Vergen is a town hewn from the rocks surrounding it and held together with wooden foundations. It houses a population that lives with the land rather than on it, striving for rugged survival rather than unnatural domination.
The world at large is still a pre-NHS, medievally Nordic place where men are men, women are glandular receptacles and syphilis continues to claim several hundred thousand lives a year.
But the sex cards are out - and good job too. We're still at that awkward, fumbling schoolboy stage when it comes to dealing with the finer points of adult relationships. For many, the romance cards of the first game stepped over the line between a refreshingly adult Brothers Grimm-style fantasy, free of excitable gnomes, and into the territory of sniggering titillation.
I'm not trying to burn any bras here. I just long for the day when I can tell people what I do for a living without receiving a hurriedly stifled look of pity in exchange. Reference a sex-card collection of conquests and you'd be forgiven for assuming they belong to either a recklessly well-organised serial killer, or the kind of guy who believes he's likely to find a soul-mate by going on Take Me Out.

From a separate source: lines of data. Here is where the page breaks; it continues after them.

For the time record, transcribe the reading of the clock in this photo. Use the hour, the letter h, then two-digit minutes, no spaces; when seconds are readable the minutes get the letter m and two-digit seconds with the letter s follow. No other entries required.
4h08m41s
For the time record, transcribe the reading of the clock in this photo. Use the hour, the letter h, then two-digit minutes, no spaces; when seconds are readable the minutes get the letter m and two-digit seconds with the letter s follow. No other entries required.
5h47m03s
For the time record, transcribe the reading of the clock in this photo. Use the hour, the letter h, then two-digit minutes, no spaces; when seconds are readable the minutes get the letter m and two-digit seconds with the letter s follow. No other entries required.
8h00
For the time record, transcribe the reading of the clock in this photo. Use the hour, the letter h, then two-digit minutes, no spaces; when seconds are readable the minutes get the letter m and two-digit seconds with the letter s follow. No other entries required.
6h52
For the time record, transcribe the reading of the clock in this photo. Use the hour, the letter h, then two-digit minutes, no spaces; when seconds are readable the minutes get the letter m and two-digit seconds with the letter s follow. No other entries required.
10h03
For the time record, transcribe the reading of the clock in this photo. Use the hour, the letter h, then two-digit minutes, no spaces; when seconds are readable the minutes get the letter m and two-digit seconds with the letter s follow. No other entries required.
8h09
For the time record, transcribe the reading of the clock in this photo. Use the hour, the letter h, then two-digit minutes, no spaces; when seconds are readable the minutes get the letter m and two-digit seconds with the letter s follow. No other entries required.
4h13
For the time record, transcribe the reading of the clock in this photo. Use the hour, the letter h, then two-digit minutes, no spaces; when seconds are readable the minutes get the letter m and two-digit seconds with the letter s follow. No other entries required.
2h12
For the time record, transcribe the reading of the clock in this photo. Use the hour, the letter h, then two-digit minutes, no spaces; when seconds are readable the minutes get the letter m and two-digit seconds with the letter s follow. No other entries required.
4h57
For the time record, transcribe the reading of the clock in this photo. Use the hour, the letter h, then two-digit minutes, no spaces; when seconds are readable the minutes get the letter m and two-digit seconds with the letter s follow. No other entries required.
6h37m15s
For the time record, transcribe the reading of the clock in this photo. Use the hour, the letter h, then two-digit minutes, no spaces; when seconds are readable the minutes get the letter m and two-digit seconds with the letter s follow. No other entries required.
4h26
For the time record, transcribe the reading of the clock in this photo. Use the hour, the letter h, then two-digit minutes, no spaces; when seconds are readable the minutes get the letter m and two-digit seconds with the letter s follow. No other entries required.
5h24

I think we can do better than this, bawdy world or otherwise. Tomasz Gop, senior producer at CD Projekt, agrees. "A lot of people thought it definitely did not fit the overall feeling of the game - collecting women," he says.
"No-one's surprised that sex is part of the game, and it fits the world. It was just the presentational aspect they complained about - probably they were right."
Combat has not so much evolved as mutated into an entirely different animal in the years since the first game launched. Gone is the turn-and-timing combo system that seemed at first glance to encourage - but ultimately punished - furious clicking. It's replaced instead with an action-orientated system that's more fluid and delivers a stronger bite.